- Kurthuwa, Azamgarh Location in Uttar Pradesh, India
- Coordinates: 25°51′06.7″N 82°47′10.7″E﻿ / ﻿25.851861°N 82.786306°E
- Country: India
- State: Uttar Pradesh
- District: Azamgarh
- Lok Sabha Member of Parliament: Neelam Sonkar, 2014 Bharatiya Janata Party
- Former seat: Bali Ram, 2009 Bahujan Samaj Party

Government
- • Type: Gram panchayat

Area
- • Total: 241.01 km^{2} (93.05 sq mi)
- Elevation: 87 m (285 ft)

Population (2011)
- • Total: 1,850
- • Density: 7.68/km^{2} (19.9/sq mi)

Languages
- • Official Language: Hindi, Bhojpuri
- • Population of Male: 881
- • Population of Female: 969

Population
- Time zone: UTC+5:30 (IST)
- 27630X: 276301
- 2011 Census of India code: 195140

= Kurthuwa =

Kurthuwa is a village panchayat located in the Azamgarh district of Uttar-Pradesh state, India. The Tehsil for this panchayat is Phulpur. Lucknow is the state capital for Kurthuwa village. It is located around 233.2 kilometer away from Kurthuwa.

The other nearest state capital from Kurthuwa is Patna and its distance is 127.1 km. The other surrounding state capitals are Patna 234.9 km., Ranchi 378.3 km., Gangtok 600.3 km.

Kurthuwa is surrounded by Mirzapur Tehsil towards East, Dharma Pur Tehsil towards South, Thekma Tehsil towards East, Karanja Kala Tehsil towards west.
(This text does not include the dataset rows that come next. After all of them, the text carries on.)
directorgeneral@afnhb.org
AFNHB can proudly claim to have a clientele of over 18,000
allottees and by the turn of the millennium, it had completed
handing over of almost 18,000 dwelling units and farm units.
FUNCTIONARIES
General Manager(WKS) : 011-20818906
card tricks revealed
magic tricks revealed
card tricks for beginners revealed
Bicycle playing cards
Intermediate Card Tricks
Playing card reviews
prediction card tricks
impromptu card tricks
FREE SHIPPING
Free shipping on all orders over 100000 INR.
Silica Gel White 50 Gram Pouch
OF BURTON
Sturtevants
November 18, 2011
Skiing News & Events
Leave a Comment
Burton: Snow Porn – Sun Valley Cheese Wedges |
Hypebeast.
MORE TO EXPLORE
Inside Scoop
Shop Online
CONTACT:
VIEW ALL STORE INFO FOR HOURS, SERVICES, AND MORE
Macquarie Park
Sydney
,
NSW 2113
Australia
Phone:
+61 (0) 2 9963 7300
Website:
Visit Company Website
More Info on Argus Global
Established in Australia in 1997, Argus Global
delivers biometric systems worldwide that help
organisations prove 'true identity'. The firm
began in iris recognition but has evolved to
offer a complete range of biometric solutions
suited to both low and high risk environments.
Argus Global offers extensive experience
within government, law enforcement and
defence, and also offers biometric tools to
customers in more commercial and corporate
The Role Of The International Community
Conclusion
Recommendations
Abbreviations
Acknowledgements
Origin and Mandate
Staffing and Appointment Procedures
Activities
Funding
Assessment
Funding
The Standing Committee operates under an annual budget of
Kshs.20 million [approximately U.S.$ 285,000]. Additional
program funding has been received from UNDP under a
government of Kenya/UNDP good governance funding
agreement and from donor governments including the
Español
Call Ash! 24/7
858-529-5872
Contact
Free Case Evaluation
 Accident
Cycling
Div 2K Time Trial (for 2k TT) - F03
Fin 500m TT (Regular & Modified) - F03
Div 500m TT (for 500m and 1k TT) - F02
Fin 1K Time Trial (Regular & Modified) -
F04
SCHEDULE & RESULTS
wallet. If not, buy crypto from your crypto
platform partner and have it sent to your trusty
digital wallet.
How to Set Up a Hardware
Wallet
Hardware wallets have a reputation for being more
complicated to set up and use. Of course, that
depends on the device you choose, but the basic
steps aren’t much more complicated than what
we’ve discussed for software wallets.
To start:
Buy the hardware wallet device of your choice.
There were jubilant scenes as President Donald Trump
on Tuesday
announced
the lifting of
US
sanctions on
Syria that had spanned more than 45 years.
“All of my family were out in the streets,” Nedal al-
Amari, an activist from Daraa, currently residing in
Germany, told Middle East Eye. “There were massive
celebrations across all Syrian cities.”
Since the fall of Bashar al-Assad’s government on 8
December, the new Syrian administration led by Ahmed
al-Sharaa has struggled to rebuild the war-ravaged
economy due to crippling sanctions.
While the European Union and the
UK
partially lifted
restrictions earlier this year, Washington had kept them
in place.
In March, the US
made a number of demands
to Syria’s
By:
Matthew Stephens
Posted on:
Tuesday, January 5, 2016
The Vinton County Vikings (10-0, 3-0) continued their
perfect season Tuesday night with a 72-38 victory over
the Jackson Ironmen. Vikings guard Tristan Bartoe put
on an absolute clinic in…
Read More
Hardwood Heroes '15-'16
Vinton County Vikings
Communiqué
== Language of Kurthuwa ==
The native language of Village Kurthuwa is Hindi, Urdu, Bhojpuri and most of the people are able to speak and understand Hindi, Urdu. Kurthuwa people use Hindi/Bhojpuri language for general communication.

== Nearest Railway station ==

| Station Name | Distance |
|---|---|
| Mihrawan railway station | 10.7 km |
| Kheta Sarai railway station | 16.1 km |
| Muftiganj railway station | 18.2 km |
| Zafarabad Jn railway station | 19.5 km |
| Jaunpur City railway station | 20.0 km |

== Nearest Airport ==

| Azamgarh Airport | 45.0 km. |
| Lal Bahadur Shastri Airport | 46.5 km |

== Nearby villages ==
Nearby Villages of Kurthuwa
- Sonhara
- Ajaur
- Kamalpur
- Barra
- Chiksanwa
- Chaktek Chand
- Chak Patti
- Bairi
- Barauna
- Adhawal
- Lalan Garha

== Caste and People ==
Kurthuwa village of Azamgarh has substantial population of Schedule Caste. Schedule Caste (SC) constitutes 34.05% of total population in Kurthuwa village. The village Kurthuwa currently doesn't have any Schedule Tribe (ST) population.